_Records for the task_
++++++++++++++++++++

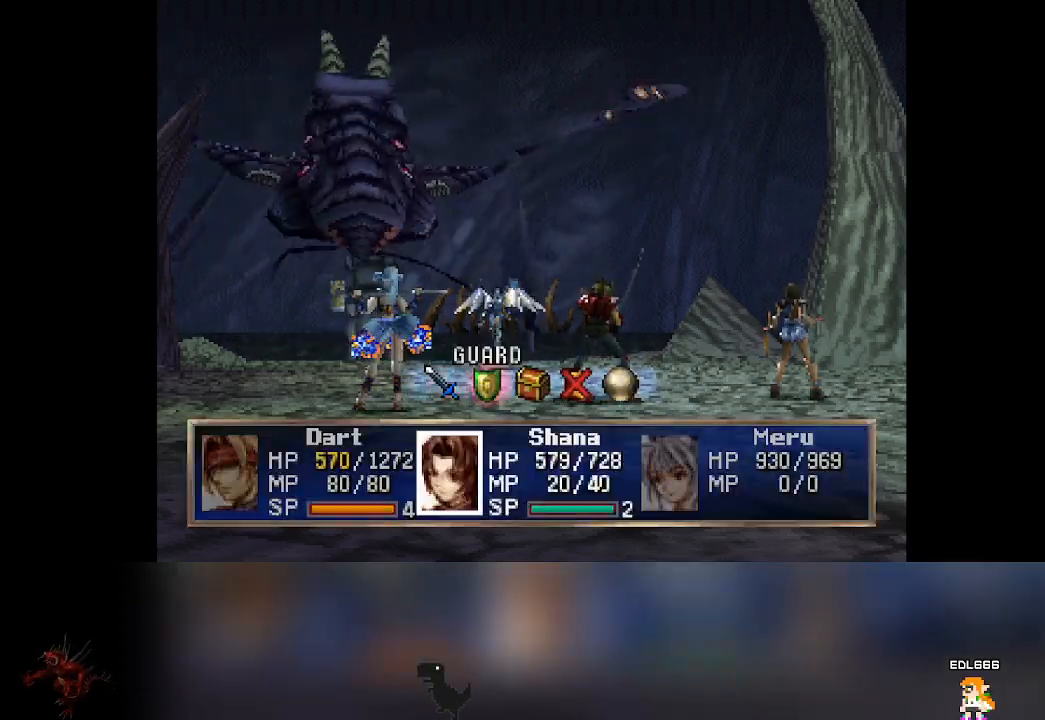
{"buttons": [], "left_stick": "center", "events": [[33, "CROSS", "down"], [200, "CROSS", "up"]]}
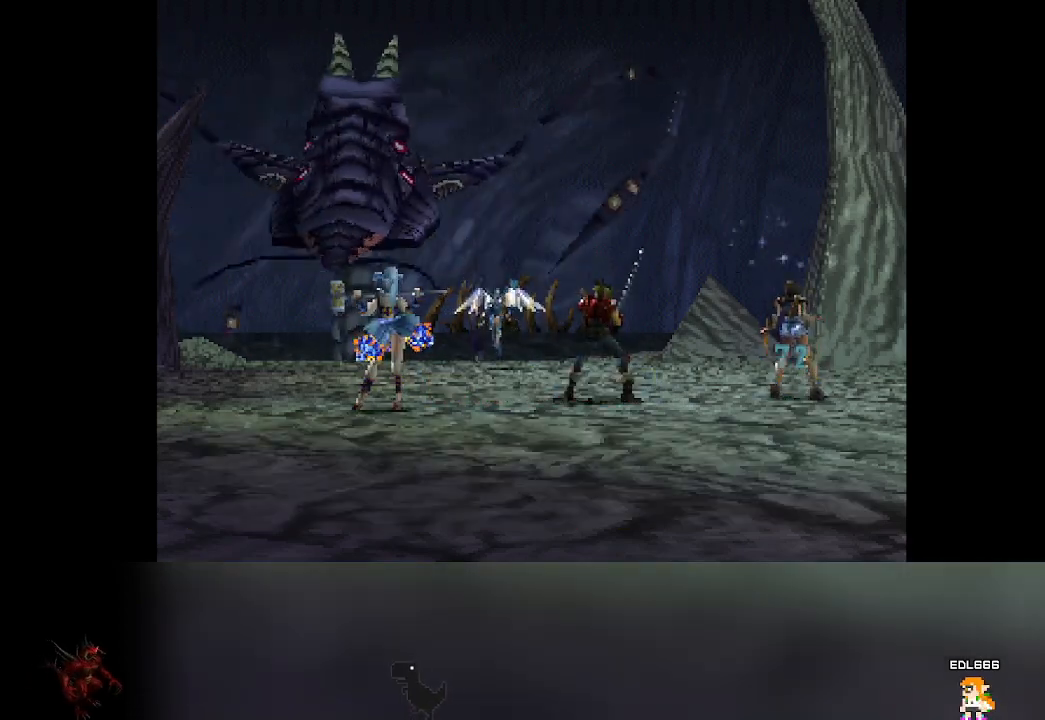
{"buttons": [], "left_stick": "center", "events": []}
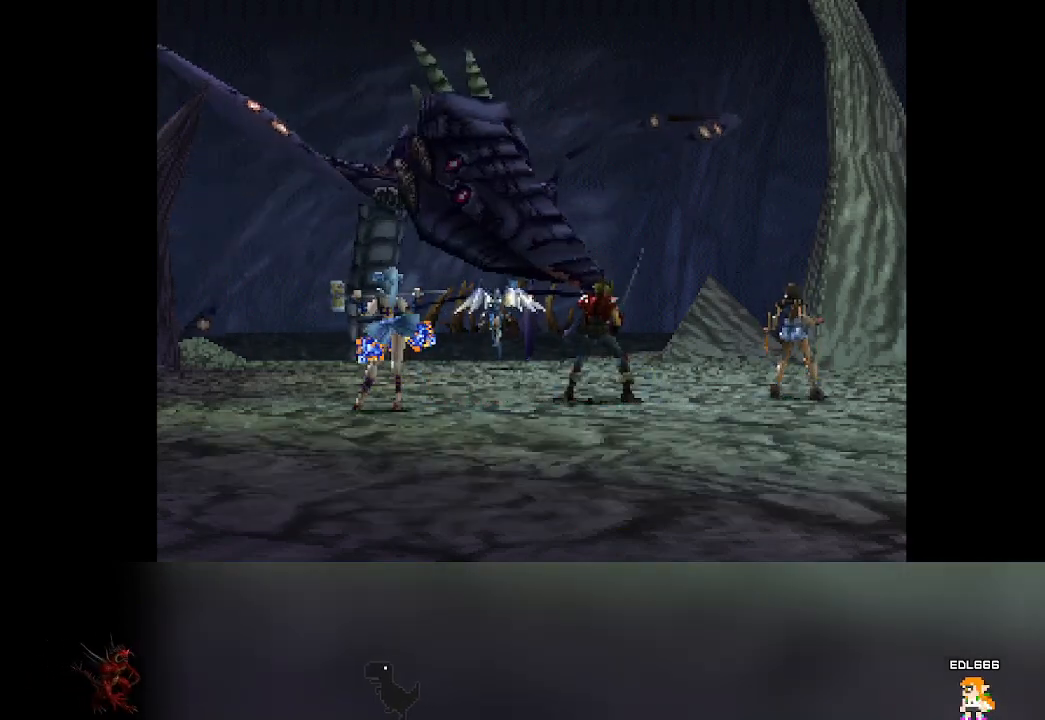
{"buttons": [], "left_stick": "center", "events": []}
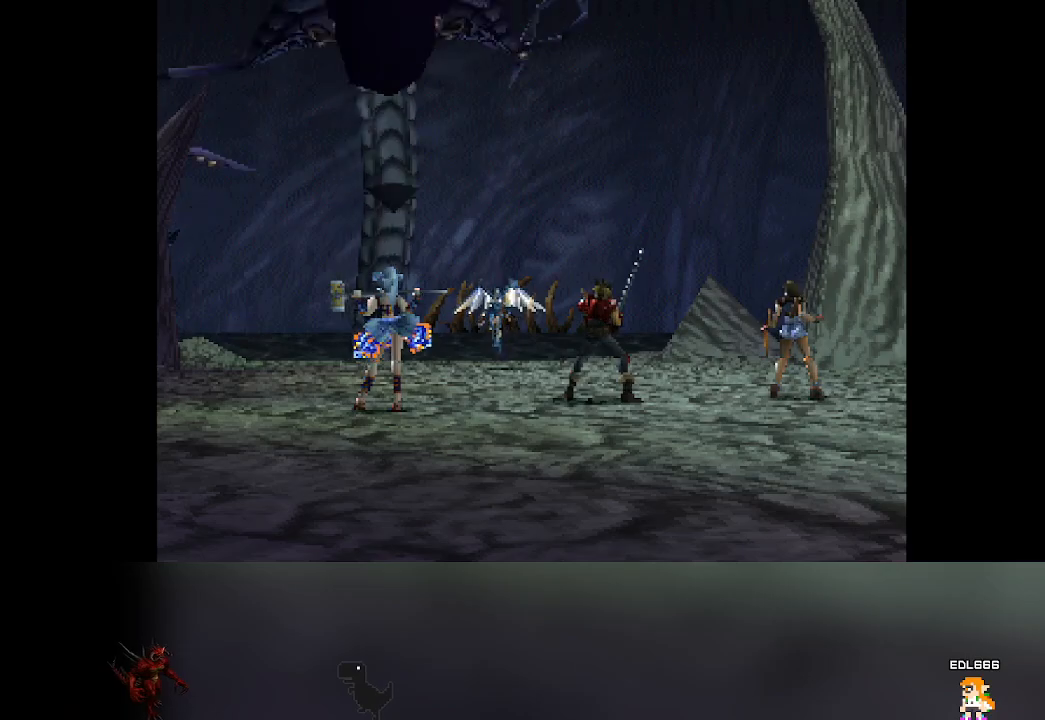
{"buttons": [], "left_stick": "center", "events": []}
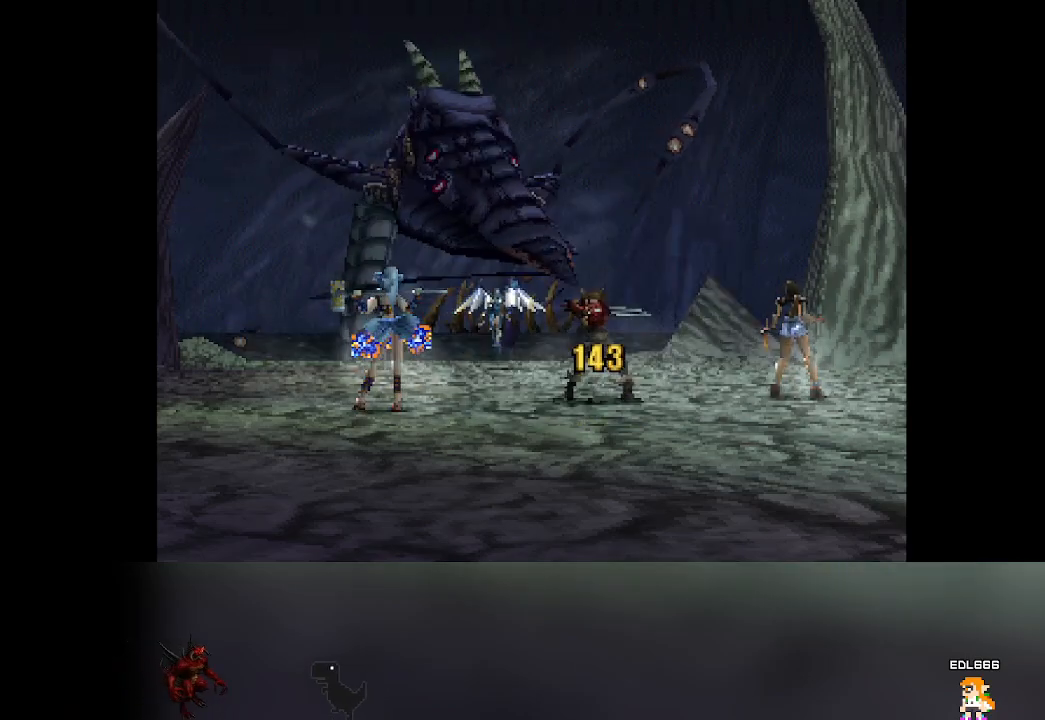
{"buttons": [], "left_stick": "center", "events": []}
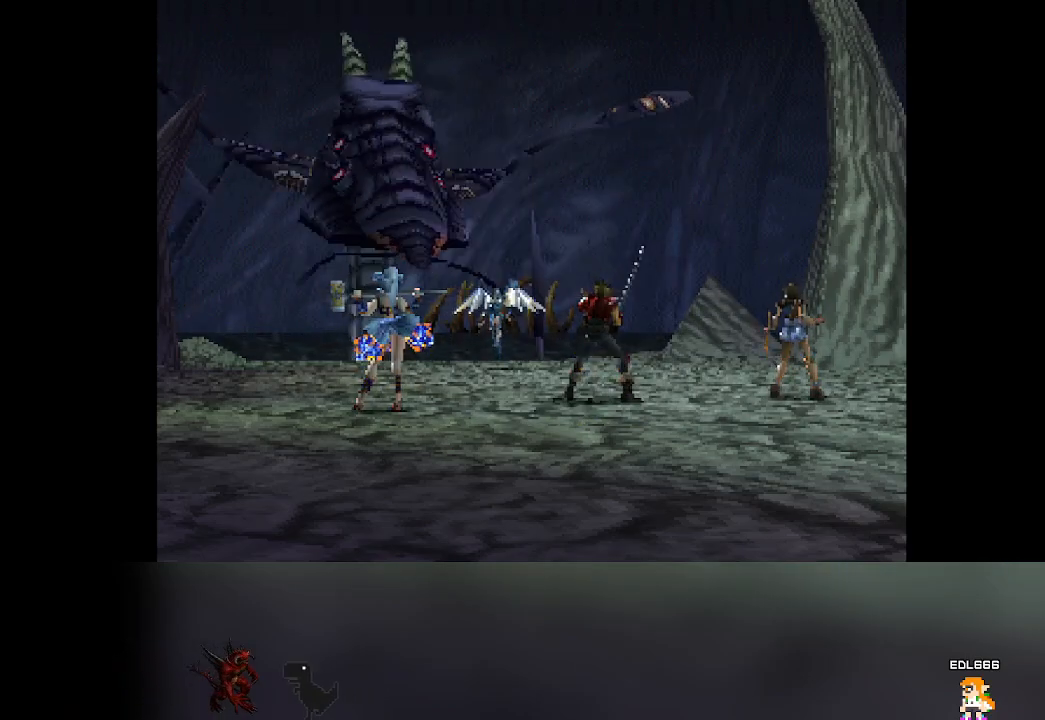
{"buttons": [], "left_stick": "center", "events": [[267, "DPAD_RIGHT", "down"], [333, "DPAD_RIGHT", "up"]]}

++++++++++++++++++++

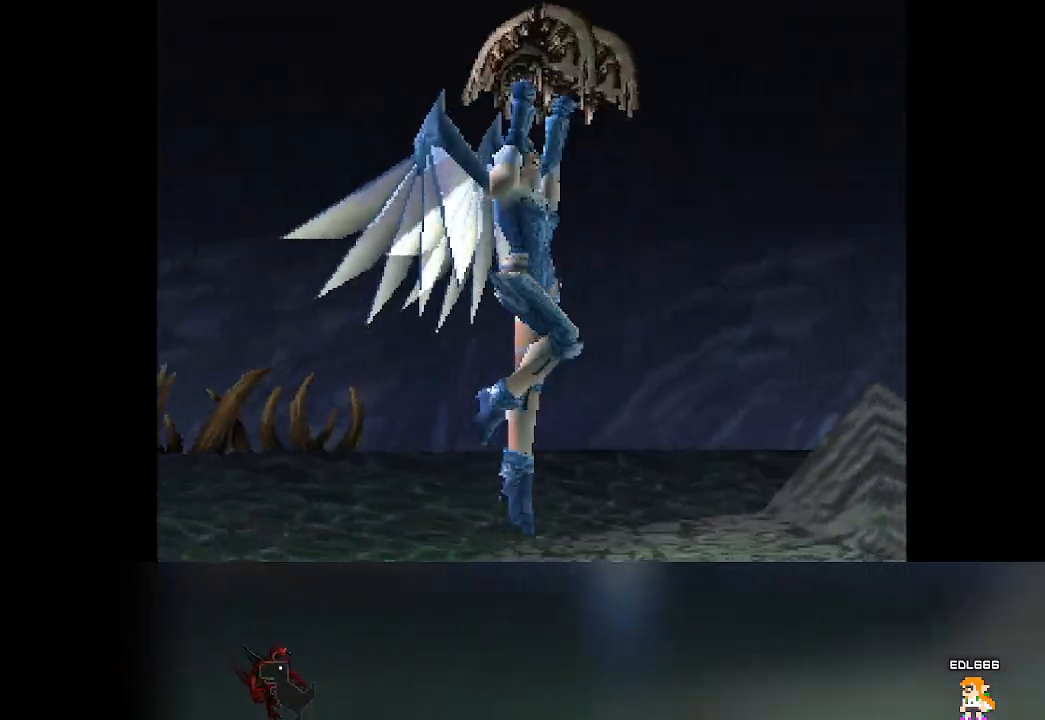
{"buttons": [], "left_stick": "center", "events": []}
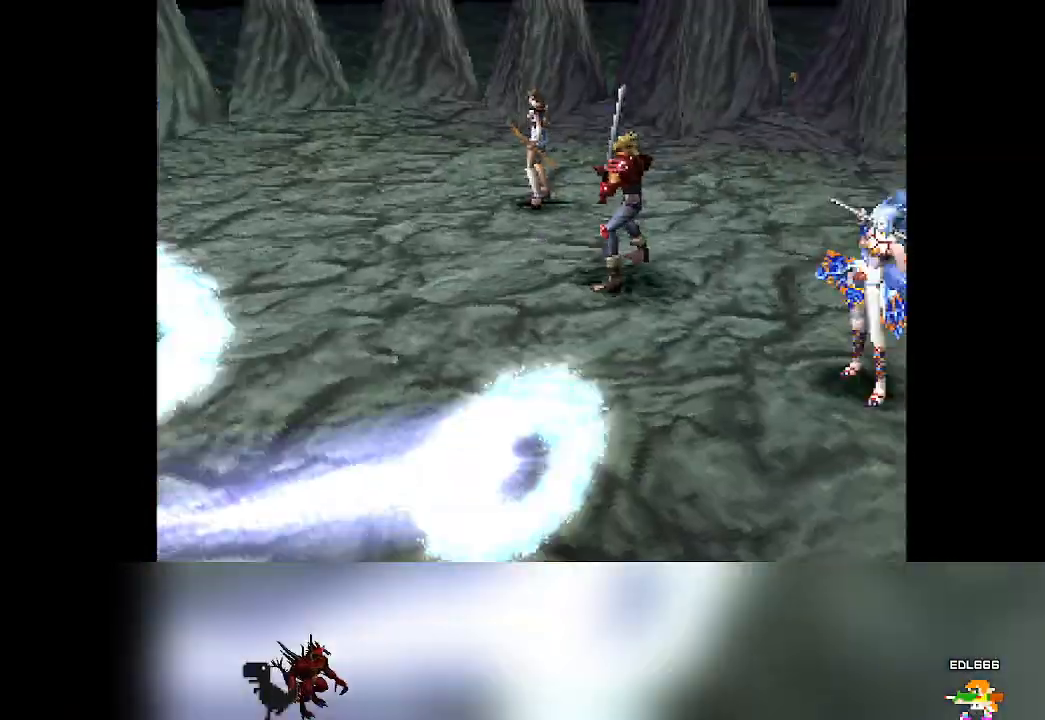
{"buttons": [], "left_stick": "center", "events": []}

++++++++++++++++++++

_What the exercise asks_
Report back each line of the entries that holds the string "down".

_Answer section_
{"buttons": [], "left_stick": "center", "events": [[33, "CROSS", "down"], [200, "CROSS", "up"]]}
{"buttons": [], "left_stick": "center", "events": [[267, "DPAD_RIGHT", "down"], [333, "DPAD_RIGHT", "up"]]}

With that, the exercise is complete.